Last Two Weeks of Predicted Energy Demand Against Test Dataset
(RNN Day-Ahead Model)
Analyzing the hourly Root Mean Square Error (RMSE) values for our day-ahead forecast model reveals a pattern akin to the hour-ahead model, with the highest error values occurring during hours of photovoltaic (PV) production. Comparatively, the overall error values are higher than those of the hour-ahead model, which aligns with our expectations. Accordingly, a significant deviation is observed at midnight, where the error value experiences a considerable spike. This anomaly is attributable to the model's structure. Under the current setup, each day is structured as a distinct block of information. Consequently, for hour 0, the model lacks past data to refine its prediction, leading to heightened errors. This limitation highlights a clear drawback of the model, one that could be mitigated through potential adjustments to our sequence structure.

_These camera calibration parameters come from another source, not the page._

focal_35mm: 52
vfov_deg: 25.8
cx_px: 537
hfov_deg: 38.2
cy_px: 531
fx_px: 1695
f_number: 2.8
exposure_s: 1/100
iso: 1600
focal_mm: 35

RMSE for each Hour of Day (RNN Day-Ahead Model)
Our exploration of various models and structures has provided valuable insights into their performance characteristics, strengths, and weaknesses. Each model demonstrated satisfactory performance, yet with distinct advantages and limitations. For instance, extending the forecasting horizon for our neural network model revealed an accuracy trade-off, a common challenge in predictive modeling.

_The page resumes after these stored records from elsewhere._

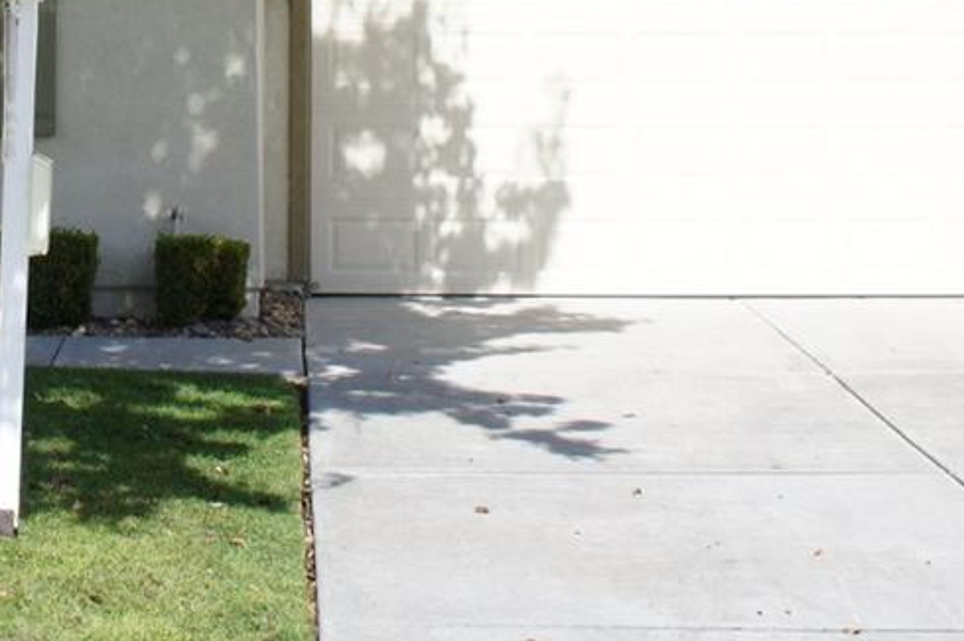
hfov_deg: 21.8
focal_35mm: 92
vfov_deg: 14.0
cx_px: 138
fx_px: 2461
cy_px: -300
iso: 200
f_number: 11
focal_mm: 20
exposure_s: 1/160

Remarkably, the hour-ahead neural network model emerged as a standout performer with an RMSE of less than 3%. However, there remains room for improvement in error reduction.
A significant challenge observed across all models is the inadequate representation of behind-the-meter solar generation in our input data. This deficiency contributes to increased RMSE values during solar production hours. To address this issue, one proposed strategy is to refine our dataset by selectively trimming earlier data, focusing on recent years such as 2023, during which there has been exponential growth in installed capacity. This adjustment aims to better demonstrate the correlation between solar radiation levels and the consequent decrease in electricity load due to behind-the-meter generation.
Furthermore, considering datasets that include information on installed rooftop solar capacity could provide valuable insights. Although such data may be initially uncorrelated with our current input data, it could enhance our modeling of intraday demand dips.
Another avenue for improvement involves adopting a strategy that merges multiple models and weighs their predictions. This approach can help mitigate inefficiencies, particularly evident in the day-ahead model's struggle to accurately predict load for midnight (hour 0 of our sequence structure).